Meet the Unstoppable Dividend King That's Up Over 55% in Just 4 Months | The Motley Fool (2024)

Let's take a trip back to early November 2023.

The holiday season is swiftly approaching. But Target (TGT -0.06%) investors have little to cheer about.

Management is keeping a lean inventory, anticipating low demand. Margins are strained. Target's confidence in consumer spending on discretionary goods is low.

The dividend yield is around 4%, and the company has raised its dividend for over 50 years, making it a Dividend King. The reliable passive income stream is about the only thing working for Target. Shares are around a three-year low. The stock is falling with no end in sight.

But then, something changed. In response to Target's third-quarter 2024 earnings report, the stock staged its largest one-day gain in four years. It didn't stop there.

Target's Q4 2024 earnings report on March 5 kicked the stock into a new gear. In the four-month period from Nov. 6, 2023, to March 6, 2024, Target is up a staggering 56.3% -- almost the same gain as red-hot Meta Platforms. Target looks more like a "Magnificent Seven" stock than a big box retailer.

Here's Target's story, why the stock has been an unbelievable turnaround play, and lessons you can learn to take advantage of similar sell-offs in the future.

It's all about margins

Operating margins are the lifeblood of most companies -- but especially retailers.

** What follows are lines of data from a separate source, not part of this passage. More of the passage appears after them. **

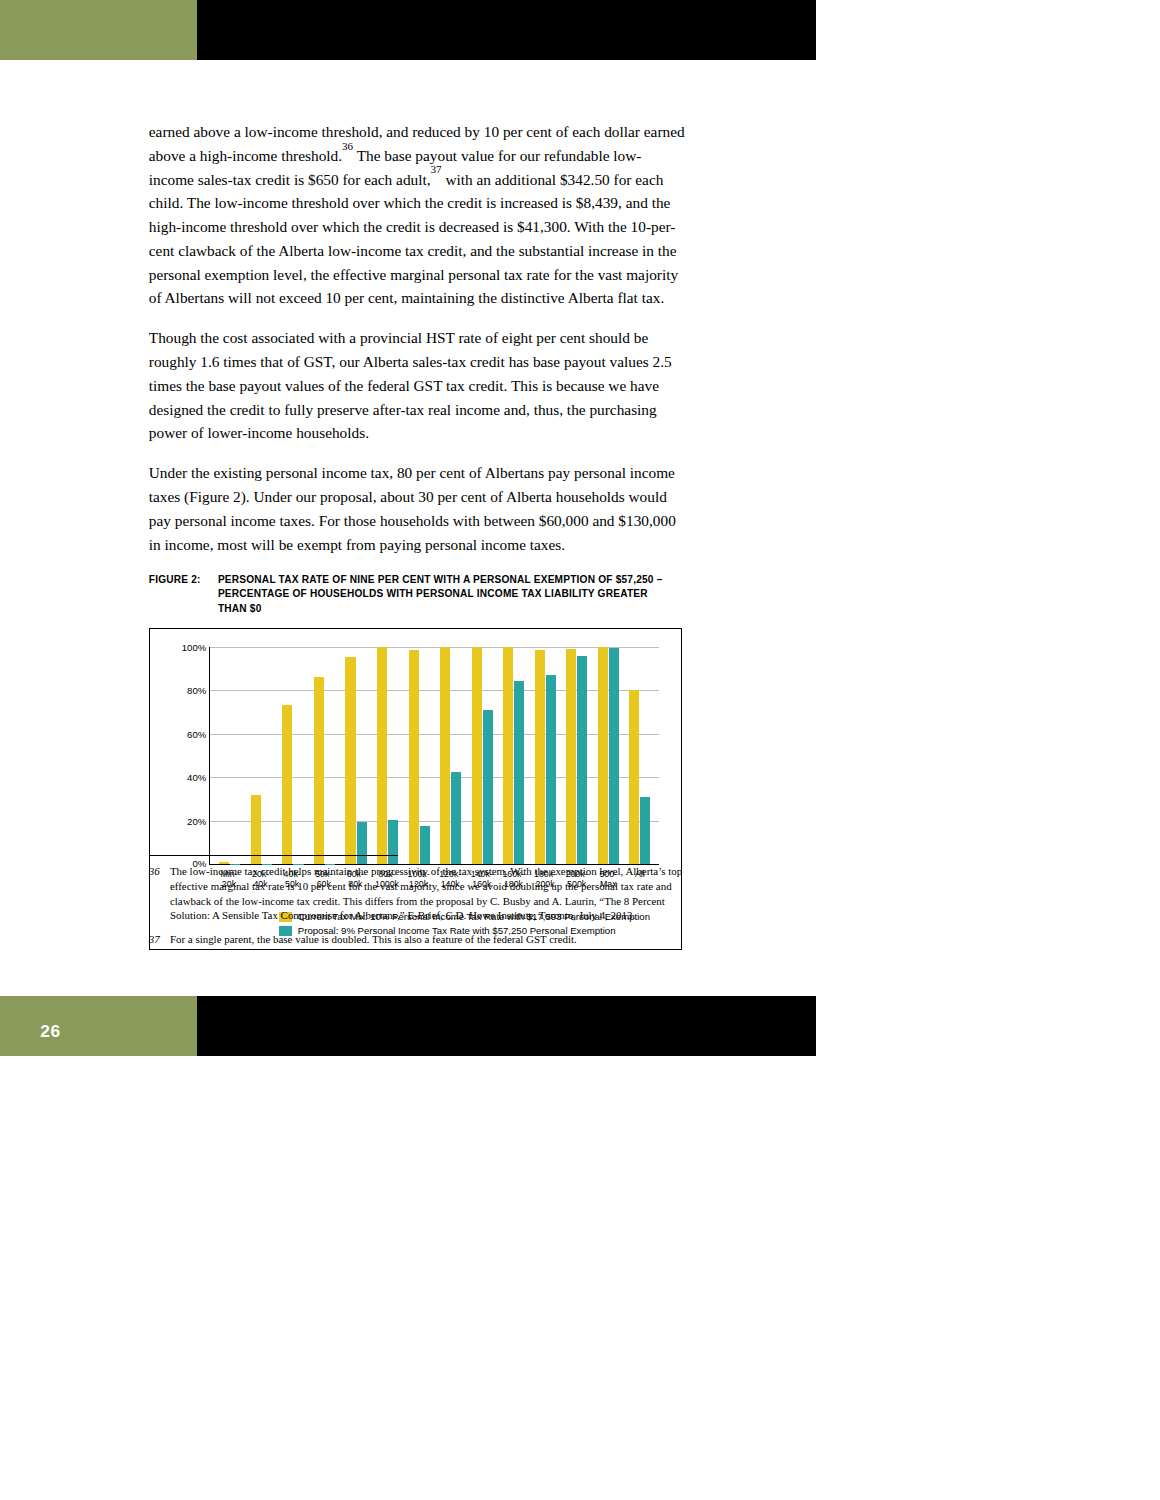earned above a low-income threshold, and reduced by 10 per cent of each dollar earned above a high-income threshold.36 The base payout value for our refundable low-income sales-tax credit is $650 for each adult,37 with an additional $342.50 for each child. The low-income threshold over which the credit is increased is $8,439, and the high-income threshold over which the credit is decreased is $41,300. With the 10-per-cent clawback of the Alberta low-income tax credit, and the substantial increase in the personal exemption level, the effective marginal personal tax rate for the vast majority of Albertans will not exceed 10 per cent, maintaining the distinctive Alberta flat tax.
Though the cost associated with a provincial HST rate of eight per cent should be roughly 1.6 times that of GST, our Alberta sales-tax credit has base payout values 2.5 times the base payout values of the federal GST tax credit. This is because we have designed the credit to fully preserve after-tax real income and, thus, the purchasing power of lower-income households.
Under the existing personal income tax, 80 per cent of Albertans pay personal income taxes (Figure 2). Under our proposal, about 30 per cent of Alberta households would pay personal income taxes. For those households with between $60,000 and $130,000 in income, most will be exempt from paying personal income taxes.
FIGURE 2: PERSONAL TAX RATE OF NINE PER CENT WITH A PERSONAL EXEMPTION OF $57,250 – PERCENTAGE OF HOUSEHOLDS WITH PERSONAL INCOME TAX LIABILITY GREATER THAN $0
100%
80%
60%
40%
20%
0%
Min-
20k
20k-
40k
40k-
50k
50k-
60k
60k-
80k
80k-
1000k
100k-
120k
120k-
140k
140k-
160k
160k-
180k
180k-
200k
200k-
500k
500-
Max
All
Current Tax Mix: 10% Personal Income Tax Rate with $17,593 Personal Exemption
Proposal: 9% Personal Income Tax Rate with $57,250 Personal Exemption
36
The low-income tax credit helps maintain the progressivity of the tax system. With the exemption level, Alberta’s top effective marginal tax rate is 10 per cent for the vast majority, since we avoid doubling up the personal tax rate and clawback of the low-income tax credit. This differs from the proposal by C. Busby and A. Laurin, “The 8 Percent Solution: A Sensible Tax Compromise for Albertans,” E-Brief, C.D. Howe Institute, Toronto, July 4, 2013.
37
For a single parent, the base value is doubled. This is also a feature of the federal GST credit.
26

Some companies go for a high-volume, low-margin strategy. Walmart's margin is usually around 4.5%. Costco Wholesale falls within the 3% to 3.5% range. However, high volume makes for overall successful businesses.

By comparison, high-end retailers, like Williams-Sonoma or RH, tend to have at least 10% margins but lower volume. The sweet spot is a balance between sales and profitability, managing discounts, seasonality, and consumer trends.

Target is somewhere in the middle, typically sporting a 7% to 8% operating margin. It has a more discretionary product mix than Walmart, but not as discretionary as companies like Williams-Sonoma or RH.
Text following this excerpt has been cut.